The reformed church of Angerlo has got to be one of the most drastically restored churches of the Netherlands. Old black and white photographs of it show an aisleless church with a nave and a choir of equal height and covered by the same roof. The nave in these pictures has high pointed windows at its south side. At the front of the church stands a sturdy tower in an undefined style.

That was how it looked for almost two centuries, until  in 1945 German troops blew up the tower, destroying much of the nave and the choir in its fall. In 1947 the ruins were carefully examined to determine the original shape of the church and the history of all changes. Traces were found of the north-east tower and the foundations of the Romanesque choir.

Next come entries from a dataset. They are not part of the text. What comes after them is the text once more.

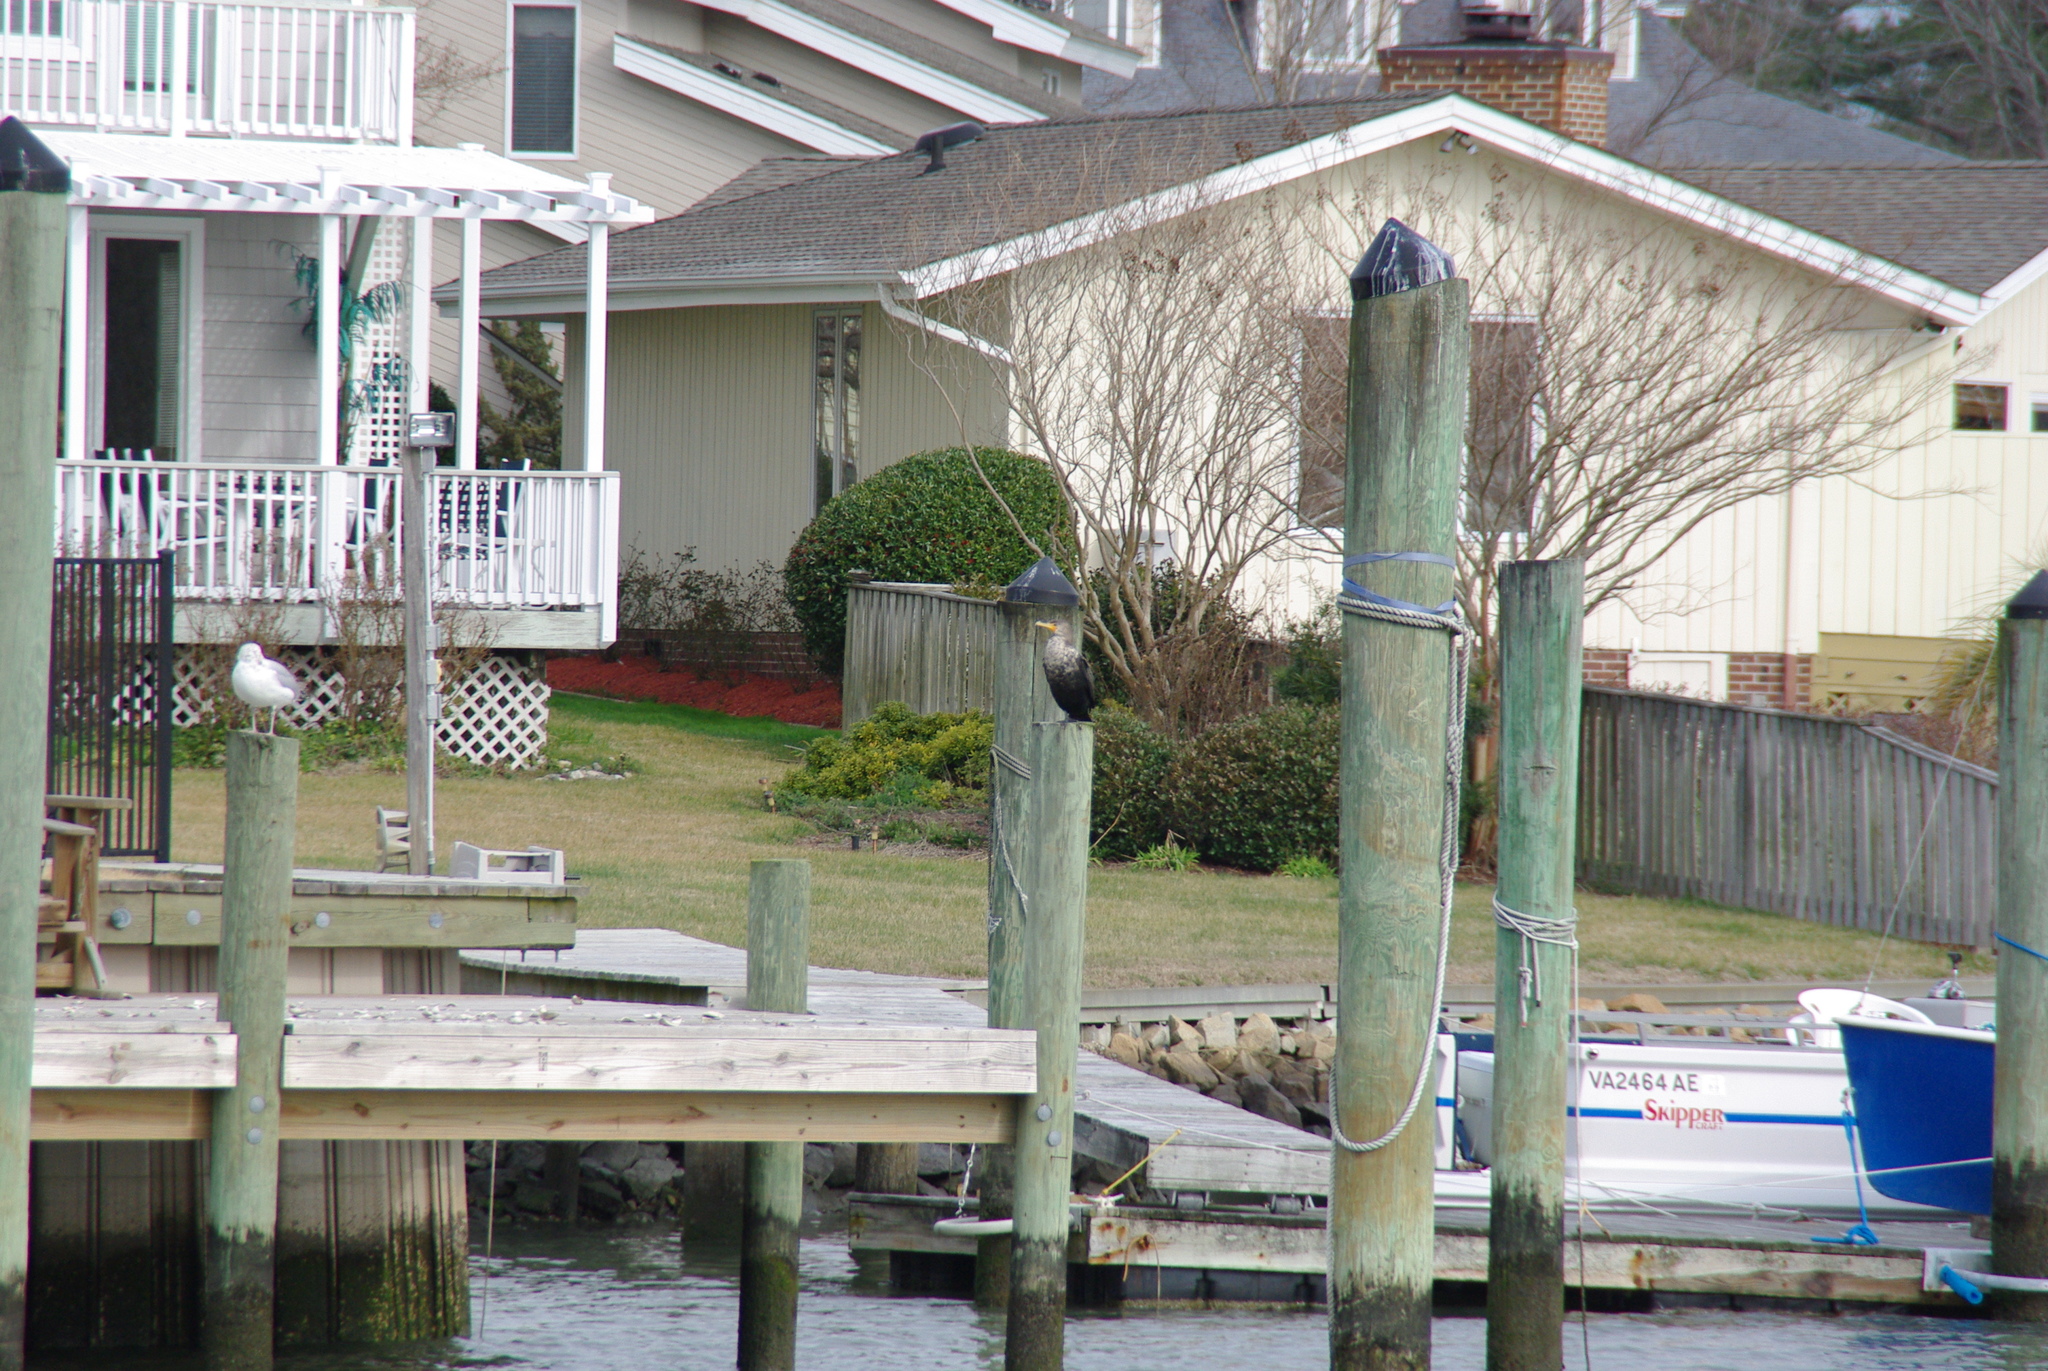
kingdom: Animalia
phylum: Chordata
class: Aves
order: Suliformes
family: Phalacrocoracidae
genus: Phalacrocorax
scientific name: Phalacrocorax auritus
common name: Double-crested cormorant
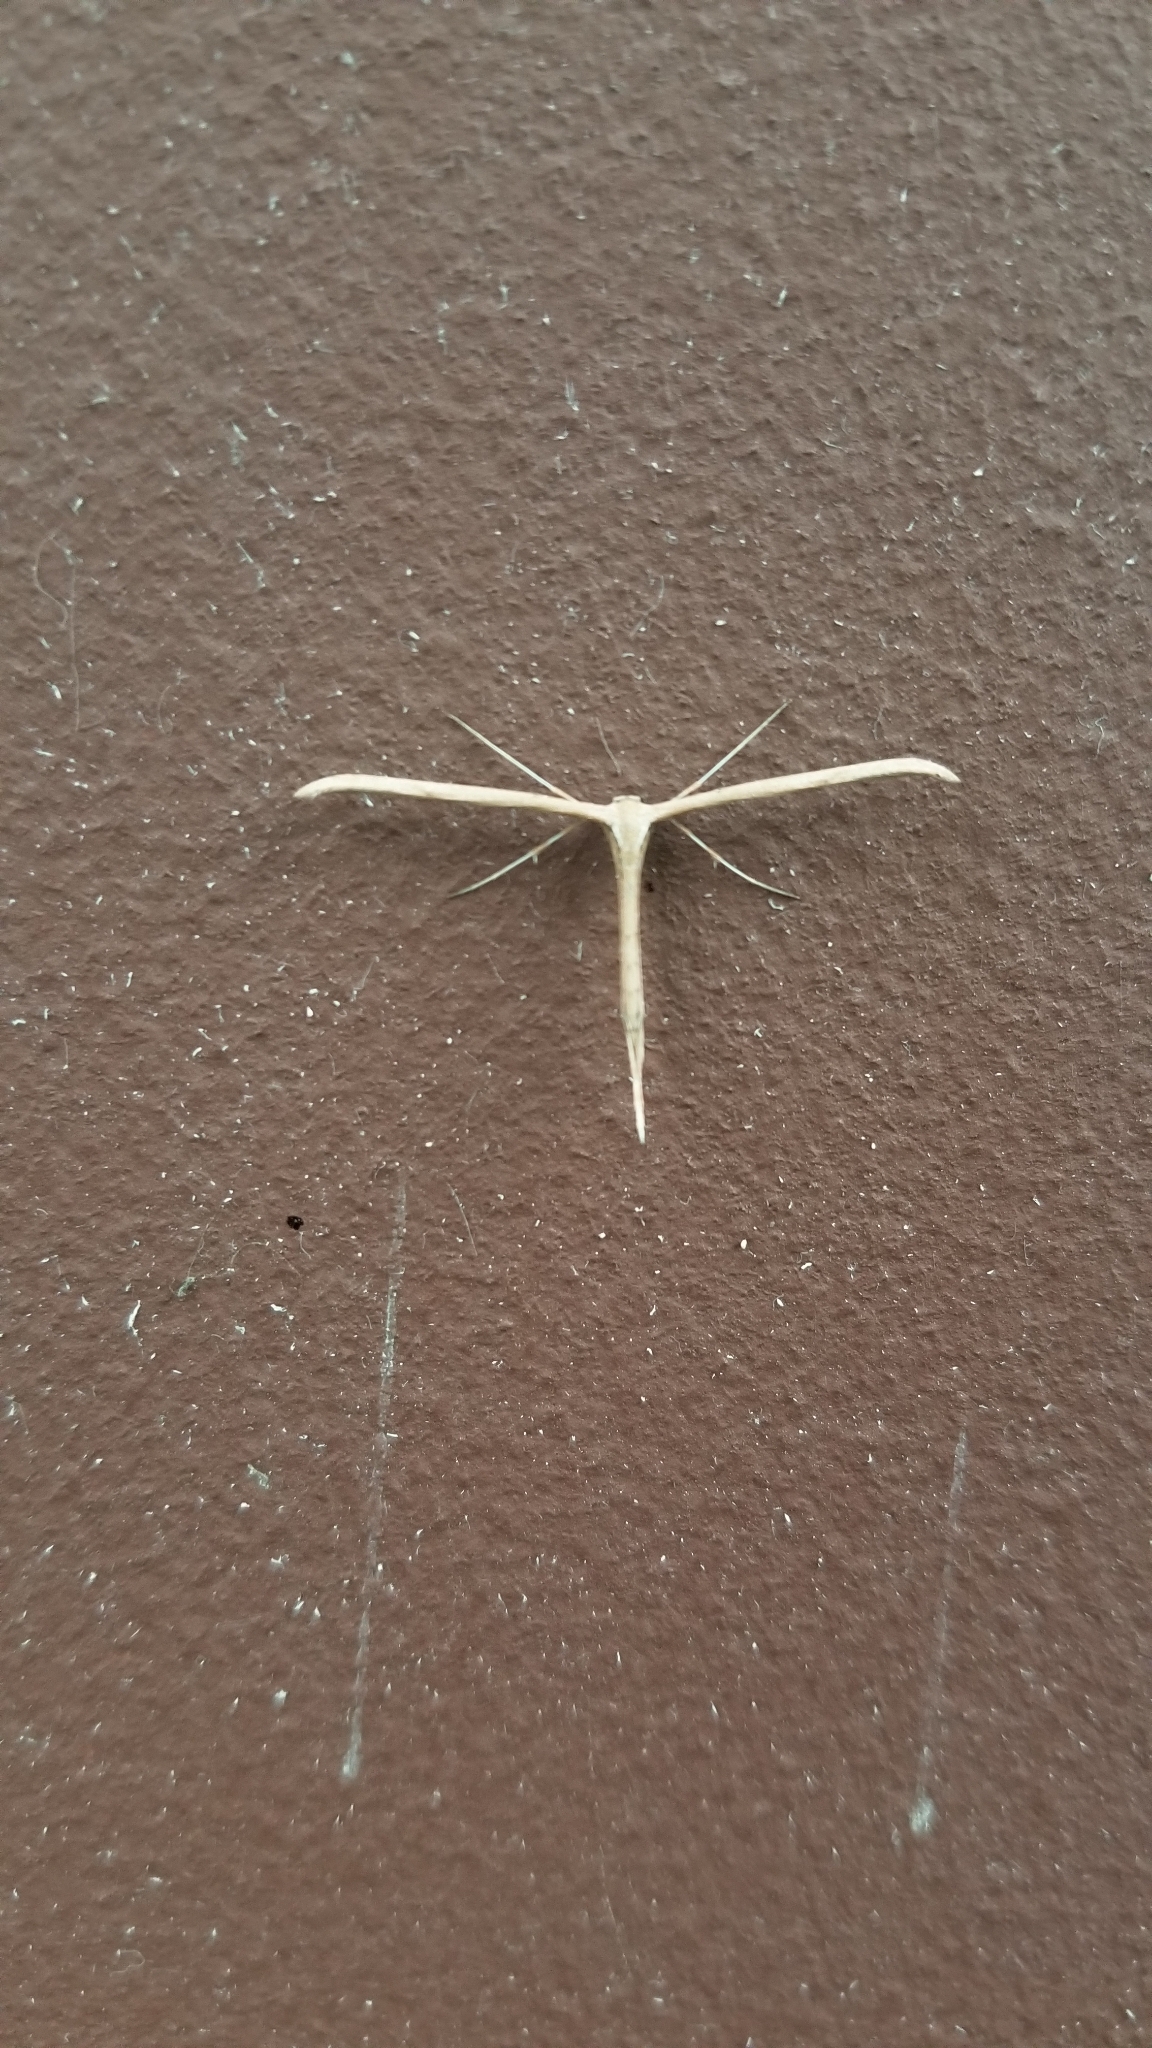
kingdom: Animalia
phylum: Arthropoda
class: Insecta
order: Lepidoptera
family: Pterophoridae
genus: Emmelina
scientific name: Emmelina monodactyla
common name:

Part of the nave is from the 11th century and was built in Romanesque style, out of tuff stones on a foundation of iron ore. A side-aisle was added at the north side in the 12th century, which had at its east side a lateral chapel with an apse and a tower on top, standing next to the original choir. When a west tower was built this east tower was removed. In ca. 1400 the original  Romanesque choir was replaced by the current Gothic choir. The west tower was replaced by a new one in 1766-1767.  

Architects J.C. Sprey and E.A. Canneman made the plans for a restoration which would not bring back the pre-war state of the church but instead emphasized its Romanesque origins. The choir was given a temporary wooden roof, the remaining lower part of the tower was demolished and damaged stones in the outer walls of the nave were removed and later replaced. Eventually the north-east tower was reconstructed with a bit of artistic license, the nave was covered by a seperate and much lower roof and lengthened with a trave and a new portal built of bricks that contrast with the natural stone of the nave.